Er kam im Hangar an, gerade als er sah, wie einer der Ausbilder der Freien Föderation taktische Flugmanöver für die Piloten durchging, und er lehnte sich an die Luke, um die aufmerksamen Piloten mit Interesse zu beobachten.
"Der Schlüssel zu diesem taktischen Manöver liegt in der Tatsache, dass euer Flügelmann sofort nach einem seitlichen Roll einen scharfen Abbieger macht, ihr müsst das feindliche Flugzeug, das ihn beisst, sofort angreifen, die Gelegenheit ist flüchtig."
Der Shuttle-Ausbilder der Föderation gab eine Vorlesung auf der Anzeigetafel, als er plötzlich Edward an der Luke sah und den Piloten befahl, frei zu diskutieren.
"Kapitän!" Sagte er und salutierte militärisch.
"Kein Bedarf an Formalitäten", winkte Edward ab, er spürte, dass er den Unterricht des Ausbilders unterbrach und drehte sich um, um zu gehen.
Der Shuttle-Ausbilder trat vor und versperrte Edward den Weg und sagte: "Ich bin von Eurer Exzellenz' Furchtlosigkeit überwältigt, bitte geben Sie mir ein Shuttle und lassen Sie mich den Shuttle-Kriegern beitreten!"

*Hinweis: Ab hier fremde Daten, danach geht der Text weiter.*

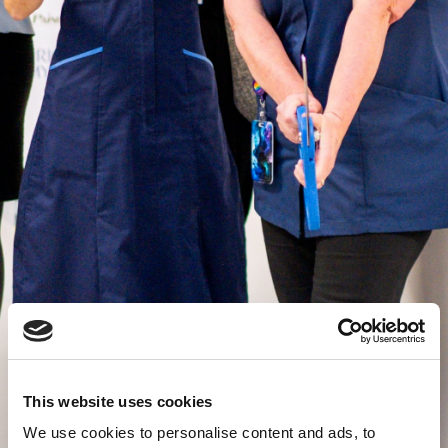
This website uses cookies
We use cookies to personalise content and ads, to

Edward erstarrte, er war offensichtlich nicht mental auf diese Anfrage vorbereitet, er sagte: "Nein, die Lucchese ist nicht so leicht zu zerstören, du bist ein seltenes Talent, du wirst gebraucht, um in Zukunft mehr bei der Ausbildung des Personals der Flotte zu helfen."
Der Shuttle-Ausbilder ließ sich nicht entmutigen und fuhr fort: "Eure Exzellenz! Ich bin ein Soldat der Freien Föderation! Ich kam als Ausbilder auf die Lucchese, weil ich an der Front verwundet wurde.
Eure Exzellenz hat einen verzweifelten Schlachtplan für die Grenzen der Föderation aufgestellt, also stellen Sie bitte sicher, dass ich meinen Teil beitrage!"